Social Security Gets Massive 5.9% Raise in 2022
The largest cost-of-living-adjustment since 1982 impacts 90% of seniors
On October 13th, the Social Security Administration announced that Social Security and Supplemental Security Income benefits for tens of millions of Americans will increase in 2022. The press release stated the following:
“Social Security and Supplemental Security Income (SSI) benefits for approximately 70 million Americans will increase 5.9 percent in 2022.
The 5.9 percent cost-of-living adjustment (COLA) will begin with benefits payable to more than 64 million Social Security beneficiaries in January 2022. Increased payments to approximately 8 million SSI beneficiaries will begin on December 30, 2021. (Note: some people receive both Social Security and SSI benefits).
The maximum amount of earnings subject to the Social Security tax (taxable maximum) will increase to $147,000.”
Biggest Leap Since 1982
This 5.9% leap in the annual COLA is the largest since 1982. According to the Social Security Administration, retirees will see an average of $92 added to their monthly benefits next year, raising the typical amount to $1,657.

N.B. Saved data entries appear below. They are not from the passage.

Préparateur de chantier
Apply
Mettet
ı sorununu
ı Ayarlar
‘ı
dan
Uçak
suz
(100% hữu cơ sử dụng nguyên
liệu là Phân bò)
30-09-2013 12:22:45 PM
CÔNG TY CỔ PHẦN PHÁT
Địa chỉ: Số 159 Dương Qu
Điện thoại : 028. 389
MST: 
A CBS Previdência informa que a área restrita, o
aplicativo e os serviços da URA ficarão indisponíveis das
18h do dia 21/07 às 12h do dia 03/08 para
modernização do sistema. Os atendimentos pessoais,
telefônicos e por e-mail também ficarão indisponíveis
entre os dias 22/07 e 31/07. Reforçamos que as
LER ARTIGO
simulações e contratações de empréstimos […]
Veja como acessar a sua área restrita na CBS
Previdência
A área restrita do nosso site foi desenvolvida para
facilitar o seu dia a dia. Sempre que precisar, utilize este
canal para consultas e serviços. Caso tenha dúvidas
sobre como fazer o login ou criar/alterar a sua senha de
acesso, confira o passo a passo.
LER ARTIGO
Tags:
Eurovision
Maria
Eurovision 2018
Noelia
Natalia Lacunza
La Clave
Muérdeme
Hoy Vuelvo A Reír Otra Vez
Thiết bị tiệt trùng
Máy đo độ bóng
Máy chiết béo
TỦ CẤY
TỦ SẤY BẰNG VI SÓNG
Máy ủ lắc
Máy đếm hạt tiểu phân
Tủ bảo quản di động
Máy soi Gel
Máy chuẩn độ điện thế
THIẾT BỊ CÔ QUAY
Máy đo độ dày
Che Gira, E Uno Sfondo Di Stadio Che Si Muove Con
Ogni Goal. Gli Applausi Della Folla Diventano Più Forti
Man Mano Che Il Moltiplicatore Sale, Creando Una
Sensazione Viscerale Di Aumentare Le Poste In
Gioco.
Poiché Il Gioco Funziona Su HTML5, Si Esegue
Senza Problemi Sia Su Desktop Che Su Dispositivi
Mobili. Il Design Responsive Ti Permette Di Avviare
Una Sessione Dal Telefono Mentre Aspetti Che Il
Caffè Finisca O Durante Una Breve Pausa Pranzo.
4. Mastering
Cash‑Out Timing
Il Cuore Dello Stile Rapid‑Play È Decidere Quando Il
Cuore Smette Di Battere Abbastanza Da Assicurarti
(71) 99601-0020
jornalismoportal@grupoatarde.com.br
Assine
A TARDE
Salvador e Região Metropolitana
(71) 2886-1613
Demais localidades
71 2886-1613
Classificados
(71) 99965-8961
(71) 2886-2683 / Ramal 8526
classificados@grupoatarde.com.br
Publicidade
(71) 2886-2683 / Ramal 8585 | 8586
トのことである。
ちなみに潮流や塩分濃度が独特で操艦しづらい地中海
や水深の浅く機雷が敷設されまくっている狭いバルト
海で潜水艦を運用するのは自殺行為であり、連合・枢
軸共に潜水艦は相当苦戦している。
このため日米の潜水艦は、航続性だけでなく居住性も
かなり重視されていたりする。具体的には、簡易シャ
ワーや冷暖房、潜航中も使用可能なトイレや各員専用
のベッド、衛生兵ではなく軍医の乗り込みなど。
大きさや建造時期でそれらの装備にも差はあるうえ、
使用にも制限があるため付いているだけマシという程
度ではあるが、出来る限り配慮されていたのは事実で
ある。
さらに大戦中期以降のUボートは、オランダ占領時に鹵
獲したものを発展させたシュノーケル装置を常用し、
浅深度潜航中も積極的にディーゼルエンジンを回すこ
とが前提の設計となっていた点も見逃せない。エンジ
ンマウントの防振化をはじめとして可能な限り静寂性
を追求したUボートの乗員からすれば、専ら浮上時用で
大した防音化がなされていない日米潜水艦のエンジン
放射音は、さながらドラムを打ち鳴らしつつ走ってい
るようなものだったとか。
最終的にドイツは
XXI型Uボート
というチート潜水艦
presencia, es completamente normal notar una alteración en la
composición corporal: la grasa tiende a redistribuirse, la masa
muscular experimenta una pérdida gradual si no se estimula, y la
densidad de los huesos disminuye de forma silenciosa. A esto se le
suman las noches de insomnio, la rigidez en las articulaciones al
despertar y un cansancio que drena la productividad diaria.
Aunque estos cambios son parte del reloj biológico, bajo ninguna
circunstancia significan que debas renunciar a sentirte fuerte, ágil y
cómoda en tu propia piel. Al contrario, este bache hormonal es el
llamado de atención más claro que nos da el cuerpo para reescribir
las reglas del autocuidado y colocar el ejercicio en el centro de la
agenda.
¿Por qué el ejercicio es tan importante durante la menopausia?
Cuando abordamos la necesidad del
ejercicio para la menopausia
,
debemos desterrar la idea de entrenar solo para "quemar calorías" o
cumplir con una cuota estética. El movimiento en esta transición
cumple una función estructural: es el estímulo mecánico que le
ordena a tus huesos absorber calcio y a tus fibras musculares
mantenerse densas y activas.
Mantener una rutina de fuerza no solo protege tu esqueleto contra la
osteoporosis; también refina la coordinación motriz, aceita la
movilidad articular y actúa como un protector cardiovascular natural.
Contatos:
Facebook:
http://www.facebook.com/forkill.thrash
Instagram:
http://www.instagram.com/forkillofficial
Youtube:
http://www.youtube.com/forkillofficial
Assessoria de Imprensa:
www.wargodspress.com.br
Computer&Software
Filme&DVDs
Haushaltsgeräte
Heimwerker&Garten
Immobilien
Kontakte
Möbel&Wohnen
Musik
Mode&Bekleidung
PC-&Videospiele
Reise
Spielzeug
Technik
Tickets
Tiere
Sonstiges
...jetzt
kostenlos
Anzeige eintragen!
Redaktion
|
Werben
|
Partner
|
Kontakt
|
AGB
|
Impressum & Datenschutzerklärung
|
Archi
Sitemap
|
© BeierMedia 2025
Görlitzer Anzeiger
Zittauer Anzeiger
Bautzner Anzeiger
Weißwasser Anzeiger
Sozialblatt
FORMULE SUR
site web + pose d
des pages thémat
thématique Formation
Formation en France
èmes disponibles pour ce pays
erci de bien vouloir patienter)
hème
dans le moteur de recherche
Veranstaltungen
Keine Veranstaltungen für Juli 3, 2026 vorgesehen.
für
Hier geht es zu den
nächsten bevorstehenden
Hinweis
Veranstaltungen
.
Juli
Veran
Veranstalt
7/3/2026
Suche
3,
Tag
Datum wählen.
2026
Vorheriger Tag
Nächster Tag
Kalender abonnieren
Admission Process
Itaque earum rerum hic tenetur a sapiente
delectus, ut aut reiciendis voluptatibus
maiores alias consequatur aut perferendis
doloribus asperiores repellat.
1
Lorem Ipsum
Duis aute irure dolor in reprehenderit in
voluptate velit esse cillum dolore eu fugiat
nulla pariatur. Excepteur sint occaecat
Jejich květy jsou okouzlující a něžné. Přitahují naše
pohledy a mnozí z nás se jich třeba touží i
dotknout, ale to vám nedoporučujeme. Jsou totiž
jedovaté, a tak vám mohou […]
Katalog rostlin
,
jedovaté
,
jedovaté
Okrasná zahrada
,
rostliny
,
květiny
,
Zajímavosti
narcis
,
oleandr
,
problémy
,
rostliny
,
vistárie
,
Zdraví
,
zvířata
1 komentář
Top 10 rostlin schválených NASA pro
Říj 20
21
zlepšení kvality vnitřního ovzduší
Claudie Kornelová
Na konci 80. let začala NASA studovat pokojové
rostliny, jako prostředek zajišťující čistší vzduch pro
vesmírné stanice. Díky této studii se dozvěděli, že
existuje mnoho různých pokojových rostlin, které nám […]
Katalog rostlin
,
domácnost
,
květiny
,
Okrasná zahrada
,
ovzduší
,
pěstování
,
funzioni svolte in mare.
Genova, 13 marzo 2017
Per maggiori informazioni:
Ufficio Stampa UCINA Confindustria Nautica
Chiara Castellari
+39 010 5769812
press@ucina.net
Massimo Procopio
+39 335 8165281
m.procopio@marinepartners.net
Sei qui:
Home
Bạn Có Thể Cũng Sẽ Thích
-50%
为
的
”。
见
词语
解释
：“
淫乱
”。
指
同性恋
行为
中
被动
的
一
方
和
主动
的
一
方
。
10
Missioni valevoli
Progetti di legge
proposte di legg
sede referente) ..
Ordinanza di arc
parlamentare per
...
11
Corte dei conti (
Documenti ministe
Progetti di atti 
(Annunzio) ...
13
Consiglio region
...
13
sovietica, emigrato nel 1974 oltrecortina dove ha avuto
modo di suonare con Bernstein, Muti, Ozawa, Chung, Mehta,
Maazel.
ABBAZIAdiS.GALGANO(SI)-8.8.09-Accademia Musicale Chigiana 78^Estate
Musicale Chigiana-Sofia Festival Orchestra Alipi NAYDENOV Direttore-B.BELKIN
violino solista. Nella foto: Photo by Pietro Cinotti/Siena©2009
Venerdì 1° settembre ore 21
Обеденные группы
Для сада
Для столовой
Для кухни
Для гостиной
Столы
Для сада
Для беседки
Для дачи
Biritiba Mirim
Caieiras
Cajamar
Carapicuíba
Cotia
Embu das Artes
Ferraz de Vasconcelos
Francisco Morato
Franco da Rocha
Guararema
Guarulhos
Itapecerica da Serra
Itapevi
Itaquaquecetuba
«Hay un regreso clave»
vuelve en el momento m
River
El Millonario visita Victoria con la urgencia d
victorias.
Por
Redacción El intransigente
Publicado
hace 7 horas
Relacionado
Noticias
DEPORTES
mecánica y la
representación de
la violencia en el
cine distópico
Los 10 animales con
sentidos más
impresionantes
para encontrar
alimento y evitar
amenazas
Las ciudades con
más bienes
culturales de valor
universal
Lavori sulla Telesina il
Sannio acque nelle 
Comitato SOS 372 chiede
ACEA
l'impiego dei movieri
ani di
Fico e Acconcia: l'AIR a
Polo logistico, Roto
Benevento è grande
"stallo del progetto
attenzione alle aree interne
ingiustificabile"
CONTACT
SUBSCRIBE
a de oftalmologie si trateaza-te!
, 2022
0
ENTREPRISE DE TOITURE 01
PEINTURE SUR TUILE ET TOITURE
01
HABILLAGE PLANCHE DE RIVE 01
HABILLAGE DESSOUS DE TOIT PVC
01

Further, almost 9 out of every 10 people over the age of 65 receive Social Security and collectively, the social security payments make up about a third of their income (although that number is much higher for lower income seniors).
Keeping Pace with Inflation?
Of course there were many factors that went into making this COLA decision. The latest press release from the Bureau of Labor Statistics in September reported that the Consumer Price Index for All Urban Consumers increased 0.3% in August after rising 0.5% in July. And over the last 12 months the All Items index increased 5.3%.
When to File for Social Security
Social Security benefits constitute a big part of many retirement plans. Advice abounds about how and when you need to file. What is best for you and your family?
Generally, you can file for your Social Security retirement benefits when you reach age 62. But doing so will reduce your benefits by as much as 30% below what you might receive if you wait until Full Retirement Age (FRA). Accordingly, many times it is beneficial to delay filing to better maximize your lifetime benefits.
If you wait until your Full Retirement Age (FRA) – which is 66 or 67 for most people depending on your date of birth – you will get your “full benefit.” Moreover, you can wait until age 70, which will increase your benefit because you earn what is called “delayed retirement benefits.” This ends up equating to an annual increase of approximately 8% in benefits for every year you wait until claiming at 70. There is no benefit to waiting after age 70 to claim Social Security benefits.
Social Security is Only Part of Retirement
It is important to remember that although Social Security plays a very important role in supplementing one’s retirement income, it should not be one’s only source of income.
In fact, even the Social Security Administration states that Social Security benefits will – at best – cover about 40% of the typical worker’s pre-retirement income. It is meant to be a safety net to help pay for essential expenses.
Planning for the Future
Social Security is certainly a great piece of the total retirement income picture, but is not the only part. Here at Joel Isaacson & Co., we use cash flow modeling and conservative growth assumptions to help prepare our clients for their eventual retirement.
More than that, we believe retirement should be the culmination of a life of hard work and dedication, therefore financial independence in retirement is a key goal for many of our clients.
So, whether you are in your 30’s and putting money away in your 401(k) or in your 60’s and preparing for retirement (and claiming Social Security benefits), we are committed to helping you achieve your short and long-term financial goals no matter what lies ahead.